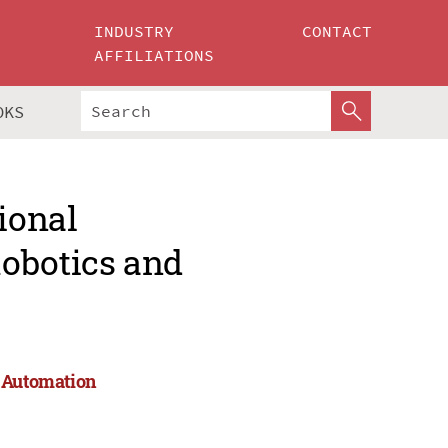
INDUSTRY
CONTACT
AFFILIATIONS
OKS
ional
obotics and
d Automation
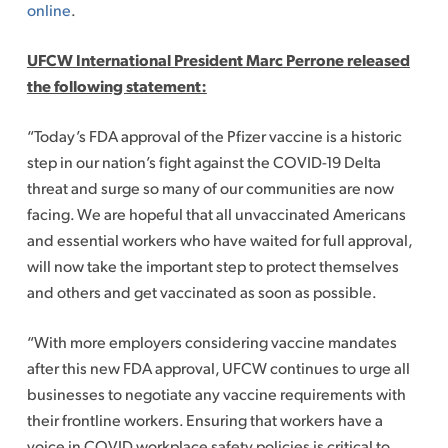
online
.
UFCW International President Marc Perrone released
the following statement:
“Today’s FDA approval of the Pfizer vaccine is a historic
step in our nation’s fight against the COVID-19 Delta
threat and surge so many of our communities are now
facing. We are hopeful that all unvaccinated Americans
and essential workers who have waited for full approval,
will now take the important step to protect themselves
and others and get vaccinated as soon as possible.
“With more employers considering vaccine mandates
after this new FDA approval, UFCW continues to urge all
businesses to negotiate any vaccine requirements with
their frontline workers. Ensuring that workers have a
voice in COVID workplace safety policies is critical to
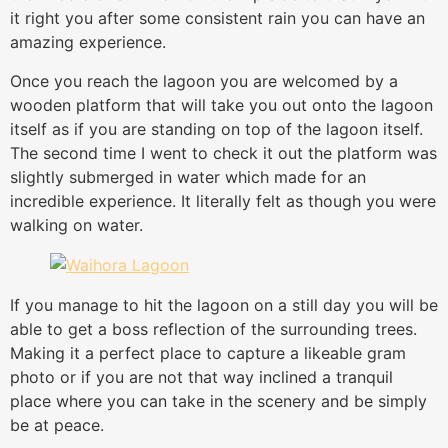
it right you after some consistent rain you can have an
amazing experience.
Once you reach the lagoon you are welcomed by a
wooden platform that will take you out onto the lagoon
itself as if you are standing on top of the lagoon itself.
The second time I went to check it out the platform was
slightly submerged in water which made for an
incredible experience. It literally felt as though you were
walking on water.
If you manage to hit the lagoon on a still day you will be
able to get a boss reflection of the surrounding trees.
Making it a perfect place to capture a likeable gram
photo or if you are not that way inclined a tranquil
place where you can take in the scenery and be simply
be at peace.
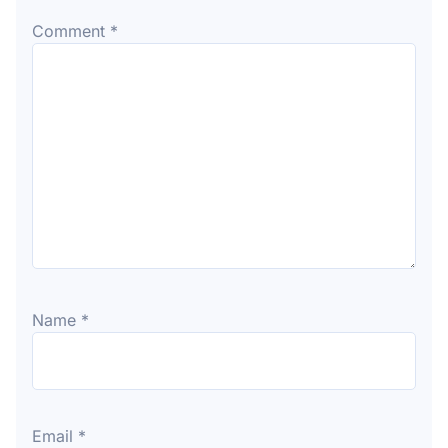
Comment
*
Name
*
Email
*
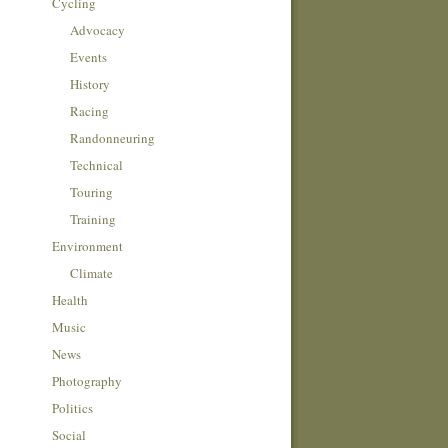
Cycling
Advocacy
Events
History
Racing
Randonneuring
Technical
Touring
Training
Environment
Climate
Health
Music
News
Photography
Politics
Social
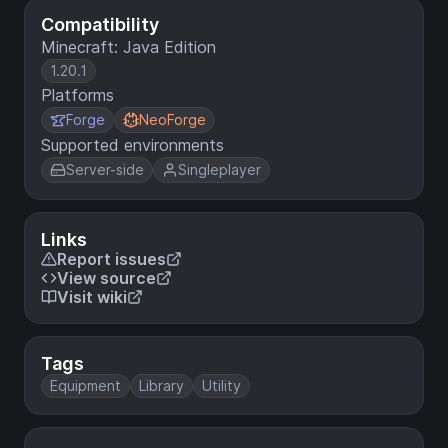
Compatibility
Minecraft: Java Edition
1.20.1
Platforms
Forge
NeoForge
Supported environments
Server-side
Singleplayer
Links
Report issues
View source
Visit wiki
Tags
Equipment
Library
Utility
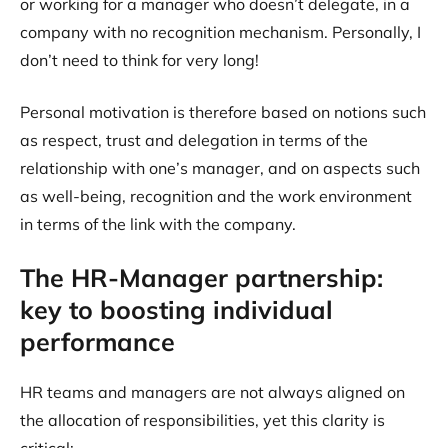
or working for a manager who doesn’t delegate, in a
company with no recognition mechanism. Personally, I
don’t need to think for very long!
Personal motivation is therefore based on notions such
as respect, trust and delegation in terms of the
relationship with one’s manager, and on aspects such
as well-being, recognition and the work environment
in terms of the link with the company.
The HR-Manager partnership:
key to boosting individual
performance
HR teams and managers are not always aligned on
the allocation of responsibilities, yet this clarity is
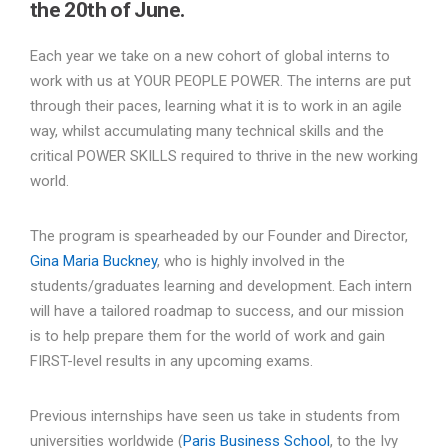
the 20th of June.
Each year we take on a new cohort of global interns to
work with us at YOUR PEOPLE POWER. The interns are put
through their paces, learning what it is to work in an agile
way, whilst accumulating many technical skills and the
critical POWER SKILLS required to thrive in the new working
world.
The program is spearheaded by our Founder and Director,
Gina Maria Buckney
, who is highly involved in the
students/graduates learning and development. Each intern
will have a tailored roadmap to success, and our mission
is to help prepare them for the world of work and gain
FIRST-level results in any upcoming exams.
Previous internships have seen us take in students from
universities worldwide (
Paris Business School
, to the Ivy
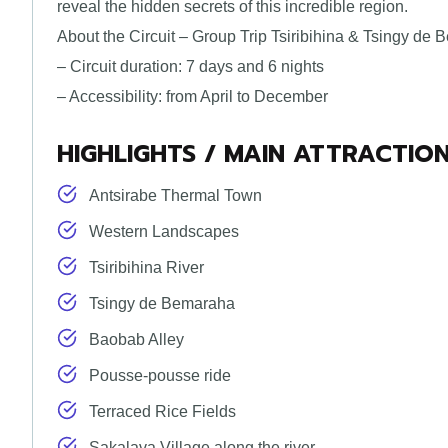
reveal the hidden secrets of this incredible region.
About the Circuit – Group Trip Tsiribihina & Tsingy de
– Circuit duration: 7 days and 6 nights
– Accessibility: from April to December
HIGHLIGHTS / MAIN ATTRACTIO
Antsirabe Thermal Town
Western Landscapes
Tsiribihina River
Tsingy de Bemaraha
Baobab Alley
Pousse-pousse ride
Terraced Rice Fields
Sakalava Village along the river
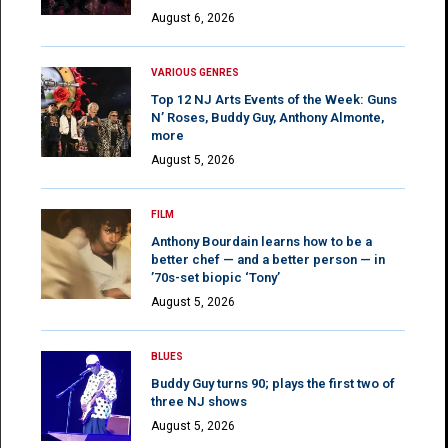
August 6, 2026
VARIOUS GENRES
Top 12 NJ Arts Events of the Week: Guns
N’ Roses, Buddy Guy, Anthony Almonte,
more
August 5, 2026
FILM
Anthony Bourdain learns how to be a
better chef — and a better person — in
’70s-set biopic ‘Tony’
August 5, 2026
BLUES
Buddy Guy turns 90; plays the first two of
three NJ shows
August 5, 2026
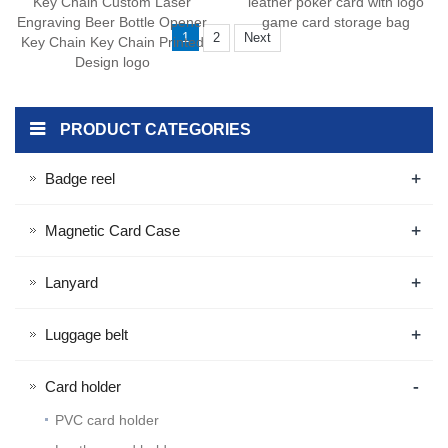
Key Chain Custom Laser
leather poker card with logo
Engraving Beer Bottle Opener
game card storage bag
1
2
Next
Key Chain Key Chain Printed
Design logo
PRODUCT CATEGORIES
+
Badge reel
+
Magnetic Card Case
+
Lanyard
+
Luggage belt
-
Card holder
PVC card holder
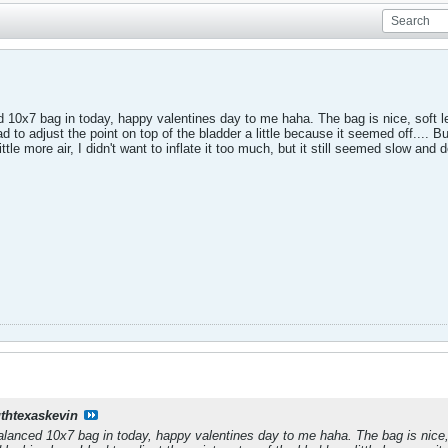
ed 10x7 bag in today, happy valentines day to me haha. The bag is nice, soft le
 to adjust the point on top of the bladder a little because it seemed off.... Bu
a little more air, I didn't want to inflate it too much, but it still seemed slow a
thtexaskevin
 balanced 10x7 bag in today, happy valentines day to me haha. The bag is nice, 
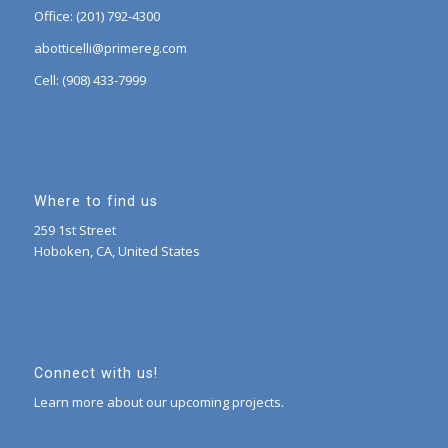
Office: (201) 792-4300
abotticelli@primereg.com
Cell: (908) 433-7999
Where to find us
259 1st Street
Hoboken, CA, United States
Connect with us!
Learn more about our upcoming projects.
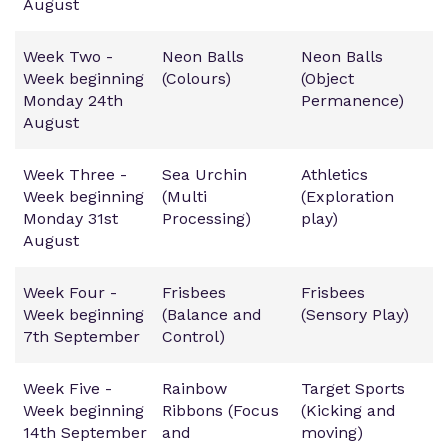
August
Week Two -
Neon Balls
Neon Balls
Week beginning
(Colours)
(Object
Monday 24th
Permanence)
August
Week Three -
Sea Urchin
Athletics
Week beginning
(Multi
(Exploration
Monday 31st
Processing)
play)
August
Week Four -
Frisbees
Frisbees
Week beginning
(Balance and
(Sensory Play)
7th September
Control)
Week Five -
Rainbow
Target Sports
Week beginning
Ribbons (Focus
(Kicking and
14th September
and
moving)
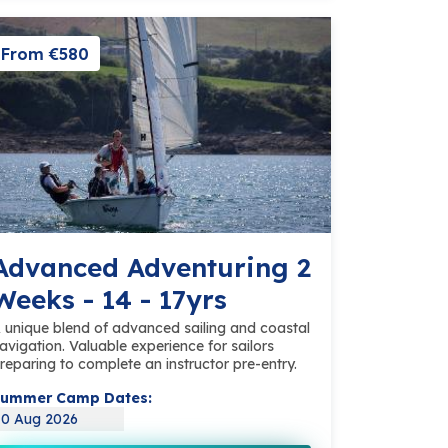
From €580
Advanced Adventuring 2
Weeks - 14 - 17yrs
 unique blend of advanced sailing and coastal
avigation. Valuable experience for sailors
reparing to complete an instructor pre-entry.
ummer Camp Dates:
10 Aug 2026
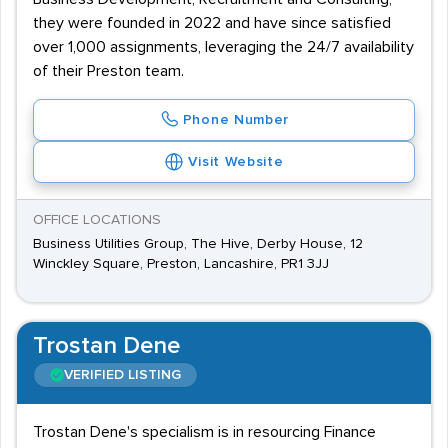
they were founded in 2022 and have since satisfied
over 1,000 assignments, leveraging the 24/7 availability
of their Preston team.
Phone Number
Visit Website
OFFICE LOCATIONS
Business Utilities Group, The Hive, Derby House, 12
Winckley Square, Preston, Lancashire, PR1 3JJ
Trostan Dene
VERIFIED LISTING
Trostan Dene's specialism is in resourcing Finance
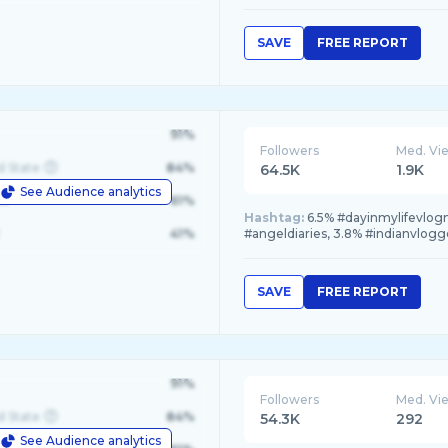
SAVE
FREE REPORT
91%
Followers
Med. Vi
d State
84%
64.5K
1.9K
See Audience analytics
le
61%
Hashtag:
6.5% #dayinmylifevlog
41%
#angeldiaries, 3.8% #indianvlogg
SAVE
FREE REPORT
91%
Followers
Med. Vi
d State
84%
54.3K
292
See Audience analytics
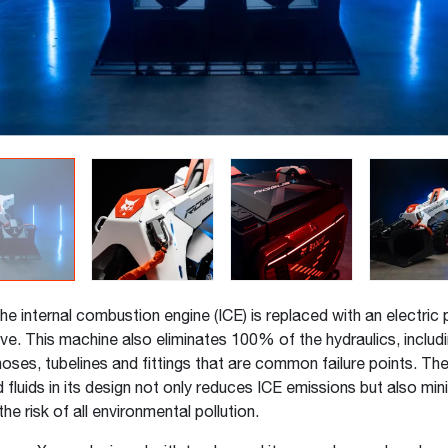
he internal combustion engine (ICE) is replaced with an electric 
ve. This machine also eliminates 100% of the hydraulics, includin
oses, tubelines and fittings that are common failure points. Th
d fluids in its design not only reduces ICE emissions but also mi
the risk of all environmental pollution.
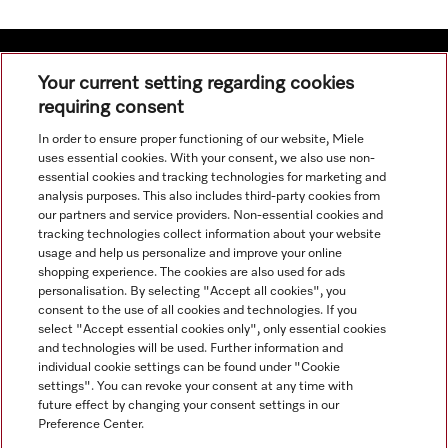
Your current setting regarding cookies
requiring consent
Navigation
In order to ensure proper functioning of our website, Miele
uses essential cookies. With your consent, we also use non-
Service
essential cookies and tracking technologies for marketing and
analysis purposes. This also includes third-party cookies from
our partners and service providers. Non-essential cookies and
tracking technologies collect information about your website
usage and help us personalize and improve your online
shopping experience. The cookies are also used for ads
personalisation. By selecting "Accept all cookies", you
consent to the use of all cookies and technologies. If you
select "Accept essential cookies only", only essential cookies
and technologies will be used. Further information and
individual cookie settings can be found under "Cookie
settings". You can revoke your consent at any time with
future effect by changing your consent settings in our
Preference Center.
All product prices shown exclude VAT; delivery always without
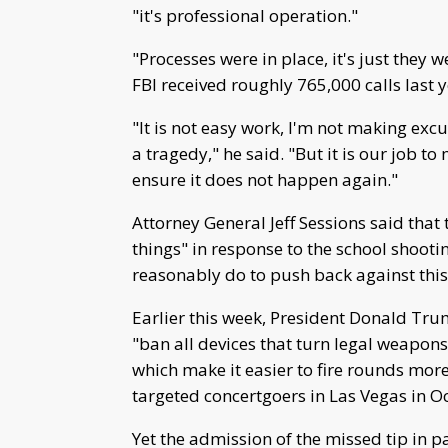
"it's professional operation."
"Processes were in place, it's just they 
FBI received roughly 765,000 calls last 
"It is not easy work, I'm not making ex
a tragedy," he said. "But it is our job t
ensure it does not happen again."
Attorney General Jeff Sessions said that
things" in response to the school shoot
reasonably do to push back against this 
Earlier this week, President Donald Tru
"ban all devices that turn legal weapon
which make it easier to fire rounds mor
targeted concertgoers in Las Vegas in O
Yet the admission of the missed tip in p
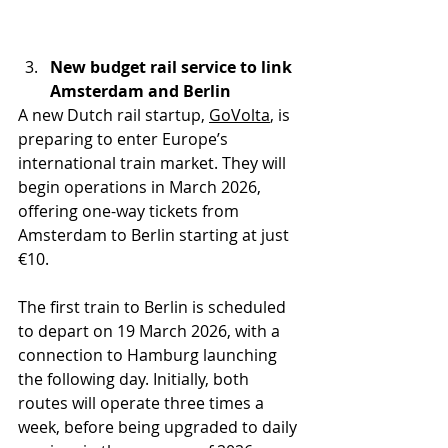
New budget rail service to link 
Amsterdam and Berlin
A new Dutch rail startup, 
GoVolta
, is 
preparing to enter Europe’s 
international train market. They will 
begin operations in March 2026, 
offering one-way tickets from 
Amsterdam to Berlin starting at just 
€10.
The first train to Berlin is scheduled 
to depart on 19 March 2026, with a 
connection to Hamburg launching 
the following day. Initially, both 
routes will operate three times a 
week, before being upgraded to daily 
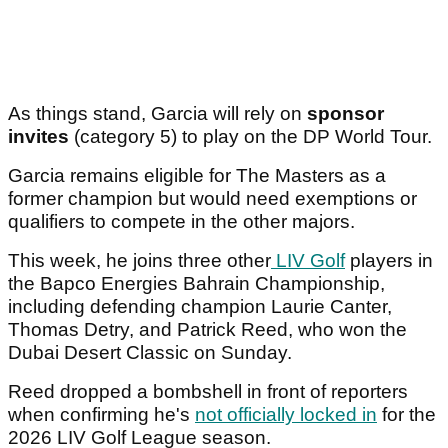
As things stand, Garcia will rely on
sponsor
invites
(category 5) to play on the DP World Tour.
Garcia remains eligible for The Masters as a
former champion but would need exemptions or
qualifiers to compete in the other majors.
This week, he joins three other
LIV Golf
players in
the Bapco Energies Bahrain Championship,
including defending champion Laurie Canter,
Thomas Detry, and Patrick Reed, who won the
Dubai Desert Classic on Sunday.
Reed dropped a bombshell in front of reporters
when confirming he's
not officially locked in
for the
2026 LIV Golf League season.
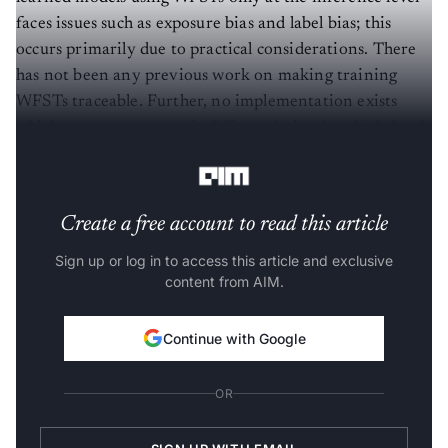
faces issues such as exposure bias and label bias; this
occurs primarily due to practical considerations. There
has not been any previous work on making training
WFSTs traceable. Further, no implementation exists
which supports automatic differentiation in a high-level
and efficient manner.
Create a free account to read this article
Sign up or log in to access this article and exclusive
content from AIM.
Continue with Google
OR
SIGN UP WITH EMAIL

━━━━━━━━━━━━━━━━

# WHAT IS REQUIRED
Only the lines above starting at the one containing "Your current setting regarding cookies" and ending at the one containing "our partners and", both included, are to be returned, exactly as they read.

# ANSWER AREA
Your current setting regarding cookies
requiring consent
Navigation
In order to ensure proper functioning of our website, Miele
uses essential cookies. With your consent, we also use non-
Service
essential cookies and tracking technologies for marketing and
analysis purposes. This also includes third-party cookies from
our partners and service providers. Non-essential cookies and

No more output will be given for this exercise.